Political action is demanding. It takes a lot of time, a lot of energy, and, for me, a lot of emotional investment. When I’m wrapped up in politics, I don’t have time or energy for God. I make excuses. “I’m doing God’s will, so he’ll understand why I’m not going to mass, why I’m ridiculing opponents, why I’m not taking my kids to PSR, why I’m not saying the Rosary with my family.”
But I have no evidence that God agrees. In fact, I have evidence that he doesn’t.
Maybe spending more time in church and prayer will help me better see God’s particular plan for me.
When I’m praying the Rosary, I’m not ridiculing my neighbor. When I’m sitting in church, I’m not plotting someone’s political demise. When I’m reading books about saints and theology and the Rosary I’m storing up ideas and inspiration.
When I fill my spare time, not with the Drudge Report, but with prayer and contemplation of God’s will, my actions might be more aligned with God’s plan and less selfishly aligned to my own.

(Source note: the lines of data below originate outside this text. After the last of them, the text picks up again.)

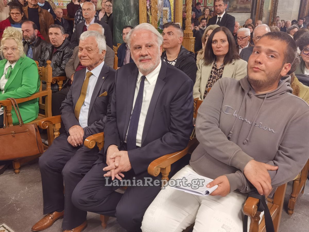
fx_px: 286
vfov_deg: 44.2
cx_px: 154
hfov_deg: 56.8
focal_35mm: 32
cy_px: 116
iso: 400
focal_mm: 6.71
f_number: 1.9
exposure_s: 1/100
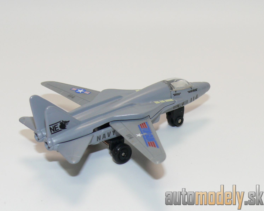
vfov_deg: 16.9
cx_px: 124
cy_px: 106
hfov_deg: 21.0
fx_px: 711
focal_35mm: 91
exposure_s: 1/30
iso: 100
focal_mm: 12.4
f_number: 4
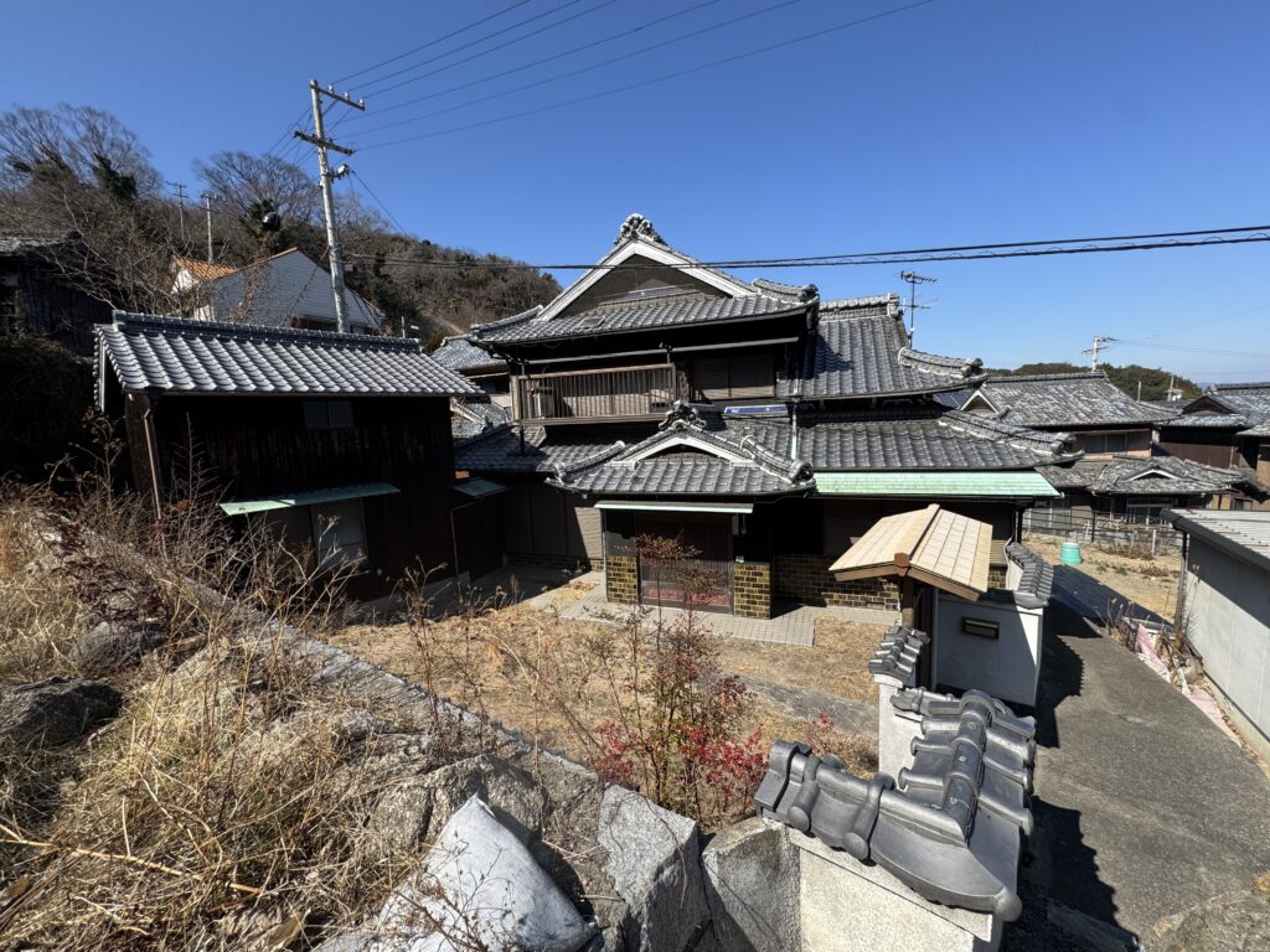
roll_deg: +2.3
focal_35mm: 14
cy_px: 476
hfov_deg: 102.1
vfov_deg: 85.7
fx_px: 514
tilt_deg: -6.4
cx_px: 635
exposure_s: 1/1299
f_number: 2.2
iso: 50
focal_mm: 2.22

My actions might be driven more by the Holy Spirit’s inspiration and less by my desire for popularity and winning.
Besides, we know from history that the Rosary is a powerful weapon. Deployed effectively, it can win battles. Used regularly, it can win wars against evil.
Finally, maybe we should all trust that God will guide us as long as we spend a lot of time listening for his call.
I would be honored if you would join many of us for an hour of the Rosary on October 7.